The Politics of Medicine
- David Wandless
- May 12
- 4 min read
Updated: Jul 15
From the title alone you know - this is going to be a sexy one. Strap in.
The GMC says doctors should stay “relatively apolitical.”
We’re supposed to be impartial — especially in the UK, where the NHS is taxpayer-funded. The idea is that we must work with everyone, from every political stripe, to keep the system running. That we must remain neutral, professional, above the fray.
I get the reasoning. I even agree with the principle — to a point. But here’s my take:
it’s impossible to be truly apolitical — especially in medicine.
Now to be clear, we're talking Frontline here. I've been in meeting panels for Off-shoot Medicine adjacent organisations and NGOs who were fretting over their organisations stance on Anti-semitisim in the Labour party when, lets be frank, no-one gave a sh*t what they, specifically, thought about it - let alone the Labour Party or anyone remotely Jewish.
Healthcare though is political.
Working in the NHS is political.
Even hating political and staying out of it is a political act.
You don’t get to opt out just because the guidance says so - you don't get to avoid the house-fire by putting a Duvet over your head and humming "Don't Worry, be happy" to yourself.
If you care about how the system works (or doesn't), then by nature, you care about who’s steering the ship.
That’s politics.
Structural decisions — from funding cuts to workforce planning — directly affect clinical outcomes. Most of us on the ground already know: clinical care and political policy are inseparable.
The cold pedestal of the Clinician
When doctors are perceived as neutral and scientific these traits are weaponized by both campaigners and institutions. The “apolitical” doctor becomes a symbolic tool , a paragon, asupposedly unbiased figure whose silence or support can shape public health narratives in political campaigns. It's a sort of very elabourate damnation by fine praise that winds me up frankly.
I’ve known doctors who protest.
I’ve known doctors who advocate for causes beyond their remit.
I’ve know doctors who’ve run for office.
I’ve also known many more who’ve checked out completely — burnt out, bitter, exhausted.
Even that is a political position, in its own way. NHS activism has often drawn on shared professional anger and bitterness, forging “solidarity” networks among burnt-out clinicians who’ve turned disillusionment into action.
The Back-benches of Medicine
It’s worth remembering that the NHS doesn’t operate in a vacuum. Every policy, funding cut, workforce shortage — it’s all downstream from decisions made by politicians.
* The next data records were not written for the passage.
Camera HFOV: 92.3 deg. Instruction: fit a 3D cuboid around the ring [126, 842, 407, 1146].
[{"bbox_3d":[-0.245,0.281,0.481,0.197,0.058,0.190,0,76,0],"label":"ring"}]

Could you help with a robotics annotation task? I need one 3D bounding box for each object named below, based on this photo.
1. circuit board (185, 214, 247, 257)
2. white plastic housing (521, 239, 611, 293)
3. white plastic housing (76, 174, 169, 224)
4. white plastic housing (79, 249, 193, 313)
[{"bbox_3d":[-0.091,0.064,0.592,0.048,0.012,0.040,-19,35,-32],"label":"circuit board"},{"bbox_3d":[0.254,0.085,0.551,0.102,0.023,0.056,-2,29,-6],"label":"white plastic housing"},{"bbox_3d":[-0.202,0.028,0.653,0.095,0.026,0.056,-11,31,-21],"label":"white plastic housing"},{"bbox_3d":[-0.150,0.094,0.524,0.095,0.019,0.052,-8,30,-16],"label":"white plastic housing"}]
And a lot of those decisions aren’t made by clinicians, or even people with a healthcare background.
They’re made by managers, strategists, career politicians who’ve never written a prescription or stood in resus at 3 a.m covered in all manner of interesting fluids.
Cards on table - since you didn’t ask.
Personally, I’ve voted Labour for most of my adult life.
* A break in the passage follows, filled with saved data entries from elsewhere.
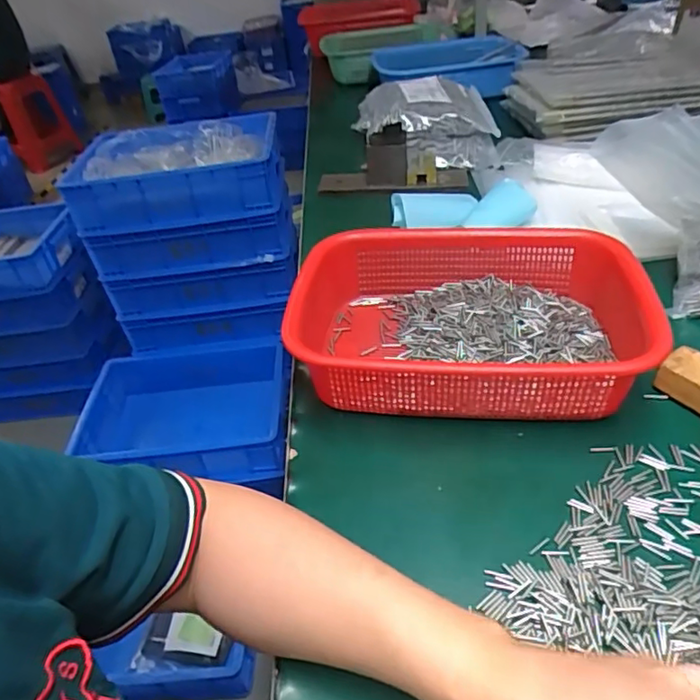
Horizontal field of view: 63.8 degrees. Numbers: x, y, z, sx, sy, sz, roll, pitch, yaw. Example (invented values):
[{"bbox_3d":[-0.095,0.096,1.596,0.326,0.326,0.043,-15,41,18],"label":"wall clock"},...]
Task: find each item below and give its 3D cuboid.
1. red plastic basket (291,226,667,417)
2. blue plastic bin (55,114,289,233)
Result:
[{"bbox_3d":[0.103,-0.026,0.497,0.295,0.078,0.211,2,40,12],"label":"red plastic basket"},{"bbox_3d":[-0.353,-0.382,1.191,0.403,0.125,0.303,-6,39,2],"label":"blue plastic bin"}]

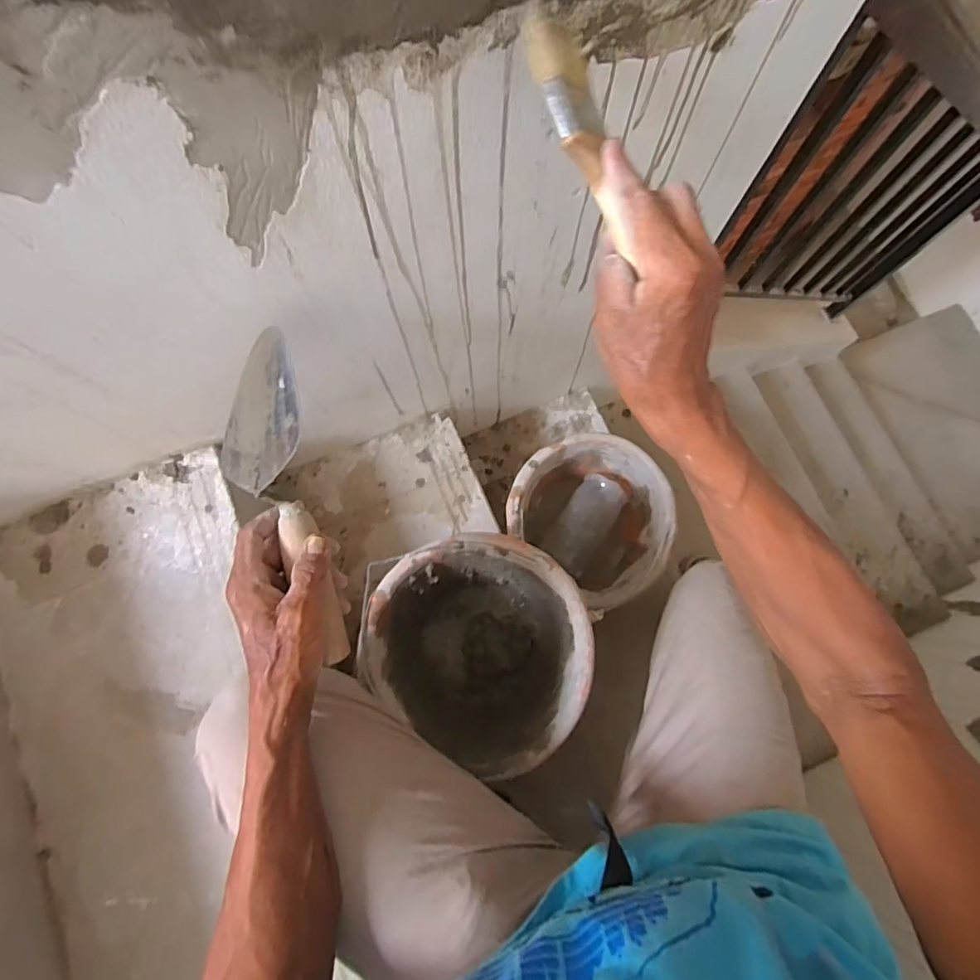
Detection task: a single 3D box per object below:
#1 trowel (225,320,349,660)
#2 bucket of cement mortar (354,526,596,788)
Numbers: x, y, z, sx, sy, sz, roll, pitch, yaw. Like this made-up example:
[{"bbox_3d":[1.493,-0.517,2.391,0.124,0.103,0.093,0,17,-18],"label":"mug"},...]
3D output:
[{"bbox_3d":[-0.164,0.008,0.399,0.073,0.046,0.264,-14,91,-2],"label":"trowel"},{"bbox_3d":[-0.011,0.180,0.626,0.242,0.163,0.229,0,78,1],"label":"bucket of cement mortar"}]

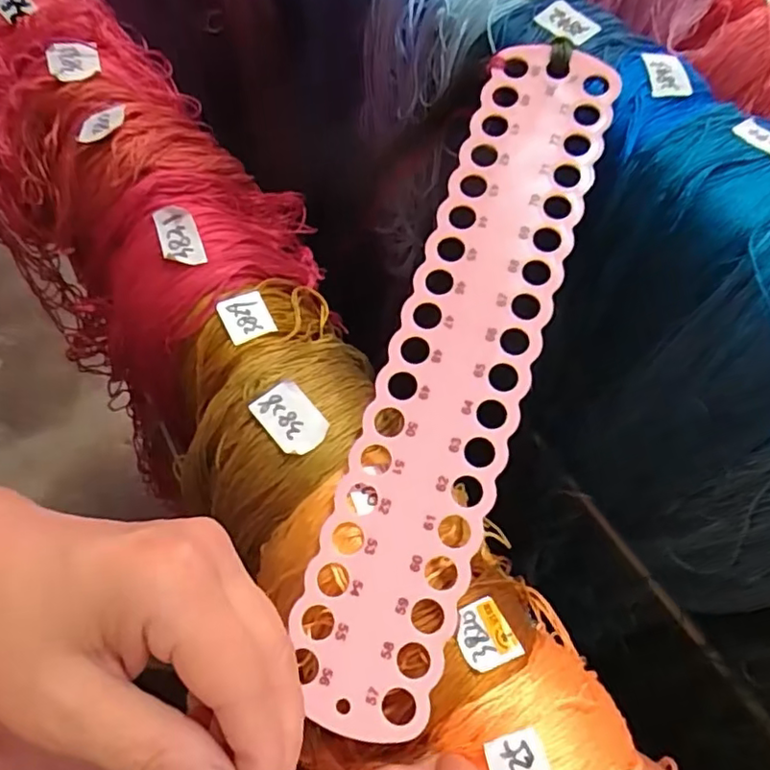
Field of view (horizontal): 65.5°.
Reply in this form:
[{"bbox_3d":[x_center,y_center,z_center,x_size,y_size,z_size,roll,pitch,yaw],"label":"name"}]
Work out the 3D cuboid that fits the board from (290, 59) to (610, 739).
[{"bbox_3d":[0.031,-0.012,0.240,0.055,0.006,0.283,18,79,9],"label":"board"}]

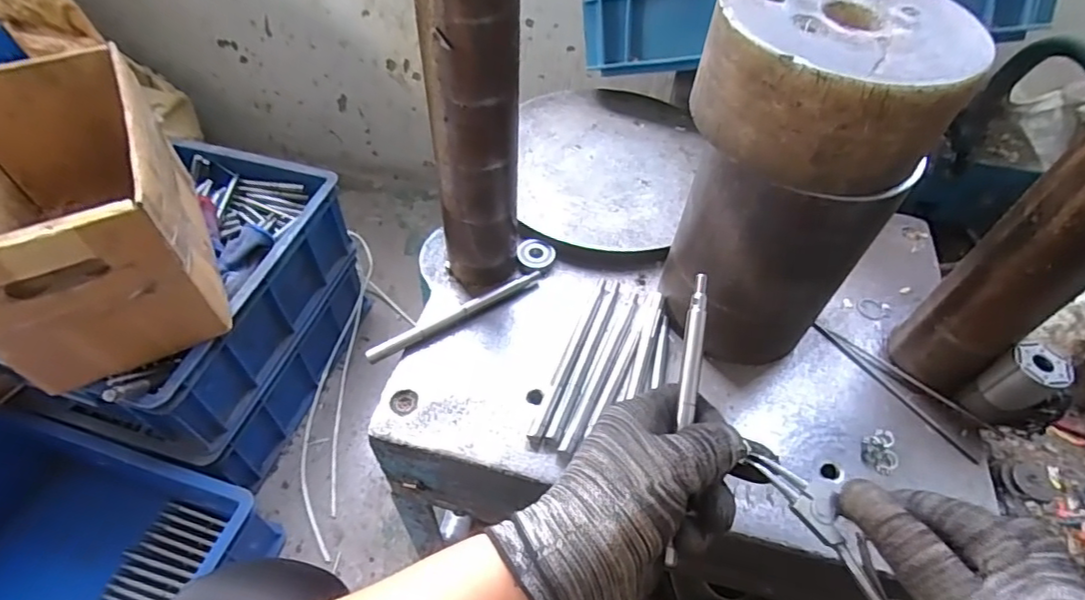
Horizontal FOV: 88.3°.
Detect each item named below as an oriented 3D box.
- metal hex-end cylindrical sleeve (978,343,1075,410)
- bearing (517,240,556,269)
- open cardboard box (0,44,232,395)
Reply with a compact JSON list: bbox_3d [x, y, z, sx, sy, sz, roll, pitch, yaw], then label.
[{"bbox_3d":[0.355,0.058,0.412,0.030,0.044,0.036,-27,58,-22],"label":"metal hex-end cylindrical sleeve"},{"bbox_3d":[-0.005,-0.043,0.520,0.034,0.007,0.033,2,52,-2],"label":"bearing"},{"bbox_3d":[-0.511,-0.103,0.624,0.197,0.194,0.317,-22,56,-20],"label":"open cardboard box"}]

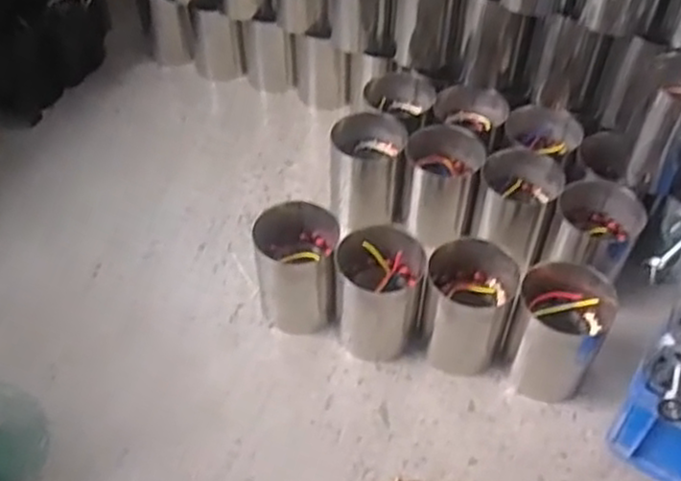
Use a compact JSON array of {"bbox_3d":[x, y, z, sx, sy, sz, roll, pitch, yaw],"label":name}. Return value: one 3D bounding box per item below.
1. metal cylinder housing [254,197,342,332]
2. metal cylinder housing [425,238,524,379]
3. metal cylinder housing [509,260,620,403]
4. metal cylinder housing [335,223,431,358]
[{"bbox_3d":[-0.060,0.041,1.044,0.120,0.152,0.119,-4,48,-4],"label":"metal cylinder housing"},{"bbox_3d":[0.176,0.094,1.003,0.119,0.145,0.127,0,48,0],"label":"metal cylinder housing"},{"bbox_3d":[0.294,0.117,0.964,0.114,0.178,0.122,0,48,0],"label":"metal cylinder housing"},{"bbox_3d":[0.054,0.068,1.006,0.119,0.172,0.121,10,49,9],"label":"metal cylinder housing"}]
I vote SNP where I live, mostly to block the Tories — despite being sceptical of nationalism. My politics have shifted as I’ve aged and seen more of the system.
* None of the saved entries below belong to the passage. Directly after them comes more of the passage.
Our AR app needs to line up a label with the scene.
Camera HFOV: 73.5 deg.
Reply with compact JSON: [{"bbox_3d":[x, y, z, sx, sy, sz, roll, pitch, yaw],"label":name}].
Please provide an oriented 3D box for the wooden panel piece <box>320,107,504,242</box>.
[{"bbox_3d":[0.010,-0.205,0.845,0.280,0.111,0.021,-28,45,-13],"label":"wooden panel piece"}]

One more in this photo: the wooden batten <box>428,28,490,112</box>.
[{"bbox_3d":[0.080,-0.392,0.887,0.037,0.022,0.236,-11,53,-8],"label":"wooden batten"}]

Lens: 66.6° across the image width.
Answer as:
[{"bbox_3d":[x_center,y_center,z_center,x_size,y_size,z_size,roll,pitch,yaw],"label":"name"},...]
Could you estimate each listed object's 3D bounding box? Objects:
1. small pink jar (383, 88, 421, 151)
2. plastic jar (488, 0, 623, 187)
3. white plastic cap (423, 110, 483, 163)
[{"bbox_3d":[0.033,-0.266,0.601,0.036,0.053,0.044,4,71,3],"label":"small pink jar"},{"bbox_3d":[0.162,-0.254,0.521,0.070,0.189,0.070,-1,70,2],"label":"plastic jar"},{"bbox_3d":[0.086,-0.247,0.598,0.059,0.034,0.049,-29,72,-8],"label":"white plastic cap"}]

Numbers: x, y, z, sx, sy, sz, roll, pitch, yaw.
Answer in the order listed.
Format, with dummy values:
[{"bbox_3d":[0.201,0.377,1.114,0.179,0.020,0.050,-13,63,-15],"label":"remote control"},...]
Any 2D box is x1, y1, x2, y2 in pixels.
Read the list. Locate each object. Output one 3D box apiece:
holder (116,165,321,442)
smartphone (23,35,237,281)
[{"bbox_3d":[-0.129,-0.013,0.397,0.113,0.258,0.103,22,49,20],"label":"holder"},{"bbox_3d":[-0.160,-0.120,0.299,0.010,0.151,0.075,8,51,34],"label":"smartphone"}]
But the central belief I have has stayed the same:
The NHS is — and must remain by definition — a socialist project.
Because here’s the thing: you can’t run shared, life-saving resource like a business. That's like trying to ration and sell a parachute mid-fall — you can’t slice it into marketable chunks and still expect it to function.
A right-wing healthcare system is what you get in America: insurance-based, profit-driven, inequitable. If you can’t pay, you suffer and die. That’s not care. That’s capitalism with a stethoscope wrapped around your neck.
This risk was already apparent decades ago, when John Meadowcroft warned that increasing NHS marketization was not just inefficient, but fundamentally distorted by “government failure” and policy decisions made outside clinical expertise.
That was in 2008. Obama. Global Financial Crisis. F*****g Twilight movies for God's sake.
TL:DR
To work in the NHS and pretend politics don’t matter is naive at best, dangerous at worst.We’re not just passive participants. We are the system. And if we don’t speak up when it’s breaking, who will?
Now — should our politics influence how we treat patients? Absolutely not. You don’t get to withhold care based on someone’s political views - compassion must be universal. However that doesn’t mean we should silence ourselves outside the consultation room.
As List argues, medical neutrality has limits—particularly when silence can reinforce structural injustice. He makes the case that political activism and ethical care are not mutually exclusive, especially when the health of populations is directly influenced by social policy.
We need a broad church in medicine. We need dialogue, challenge, reform. We need people from all sides who agree on one thing: the NHS is worth protecting. That doesn’t require party loyalty. It requires principle.
I’m not running for Parliament - I'm too honest for that job. But I’m not going to pretend I’m neutral either. I care about this service. I care about the people in it.
So yes, I’m political. And so are you — whether you like it or not.